[How To] Establish a Point-to-Site VPN connection between Azure and a client

Login to the Microsoft Azure Preview Portal
1. https://portal.azure.com/
Create a VNET
1. Click on the + New button
2. Select Networking, Virtual Network
3. Type in a Name for your VNET
4. Select Address Space, configure the parameters of your cloud based virtual network, and click OK
5. Select Resource Group, Create a new resource group, enter a name for the group and click OK
6. Click Location and select the location closest to you
7. Click Create
With the Virtual Network blade still open, select VPN connections
On the New VPN Connection blade, select Point-to-site, in the Address Spaces prompts, enter in each of your subnets, ensure Create gateway immediately is checked and then click on Subnet, size and routing type
Select Subnet on the Gateway configuration blade
Enter in a new subnet that will be used for clients connecting through the VPN tunnel and then click OK
Click OK on the Gateway configuration blade
Click OK on the New VPN Connection blade
If you refresh the Azure portal, you should now see on the VPN connections section that it is trying to create the gateway. Based on my experience, this process can take awhile to setup (10-15 minutes), so this is something you will want to provision and then get up and grab a cup of coffee
1. In the process of provisioning
2. Provisioned gateway
Generate and upload certificates
1. Generate a self-signed SSL certificate via command prompt
  1. You can use whatever utility you are most comfortable with; I’d recommend using makecert if you have Visual Studio installed (can be found here:C:\Program Files (x86)\Microsoft SDKs\Windows\v7.1A\Bin\x64). If you don’t have Visual Studio, you can use openSSL
  2. Using Visual Studio’s command prompt
    1. Execute the following command to generate a root certificate
      1. makecert -sky exchange -r -n “CN=AzureVLANRootCertificate” -pe -a sha1 -len 2048 -ss My “AzureVLANRootCertificate.cer”
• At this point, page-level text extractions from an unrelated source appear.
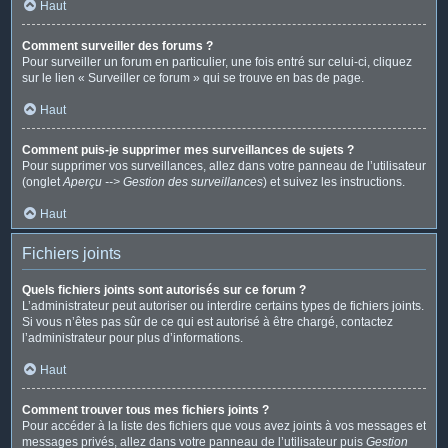
Haut
Comment surveiller des forums ?
Pour surveiller un forum en particulier, une fois entré sur celui-ci, cliquez
sur le lien « Surveiller ce forum » qui se trouve en bas de page.
Haut
Comment puis-je supprimer mes surveillances de sujets ?
Pour supprimer vos surveillances, allez dans votre panneau de l’utilisateur
(onglet
Aperçu --> Gestion des surveillances
) et suivez les instructions.
Haut
Fichiers joints
Quels fichiers joints sont autorisés sur ce forum ?
L’administrateur peut autoriser ou interdire certains types de fichiers joints.
Si vous n’êtes pas sûr de ce qui est autorisé à être chargé, contactez
l’administrateur pour plus d’informations.
Haut
Comment trouver tous mes fichiers joints ?
Pour accéder à la liste des fichiers que vous avez joints à vos messages et
messages privés, allez dans votre panneau de l’utilisateur puis
Gestion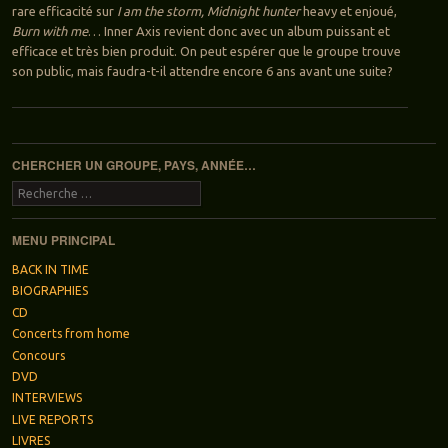
rare efficacité sur
I am the storm, Midnight hunter
heavy et enjoué,
Burn with me
… Inner Axis revient donc avec un album puissant et
efficace et très bien produit. On peut espérer que le groupe trouve
son public, mais faudra-t-il attendre encore 6 ans avant une suite?
Navigation des articles
CHERCHER UN GROUPE, PAYS, ANNÉE…
Recherche
MENU PRINCIPAL
BACK IN TIME
BIOGRAPHIES
CD
Concerts from home
Concours
DVD
INTERVIEWS
LIVE REPORTS
LIVRES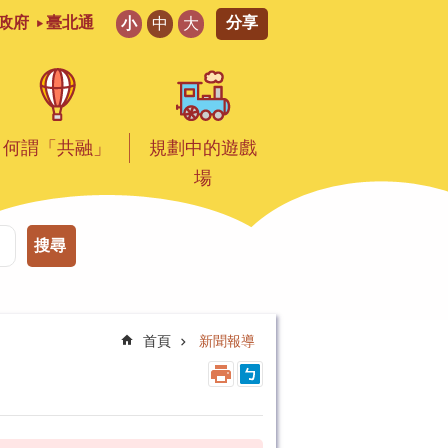
分享
政府
臺北通
小
中
大
何謂「共融」
規劃中的遊戲
場
搜尋
首頁
新聞報導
    2. Execute the following command to generate a client certificate
      1. makecert.exe -n “CN=AzureVLANClientCertificate” -pe -sky exchange -m 96 -ss My -in “AzureVLANRootCertificate” -is my -a sha1
    3. Notes: The root certificate and client certificate can have whatever name you wish, just ensure that in the client certificate, the root certificate’s name matches the root certificate you just generated
Upload your root certificate
1. On the Virtual Network blade, click on VPN Connections
2. Click on Point-to-site
3. Click on Manage Certificate
4. Click on Upload
5. Select your certificate and click OK
Establish a connection
1. Go back to the Point-to-site connection blade and select the VPN Client for your supported OS
2. Save and Run the VPN installer
3. Install the VPN Client by clicking on Yes
4. Connect to Azure via the VPN connection
5. Click Connect on the VPN dialog
6. Click Continue to temporarily add routes to Azure while the VPN connection is established
Verify you are connected via the Point-to-site connections blade

At this point, this specific client that is connected to Azure should have access to all internal devices on the Server’s subnet we created in step 2-4!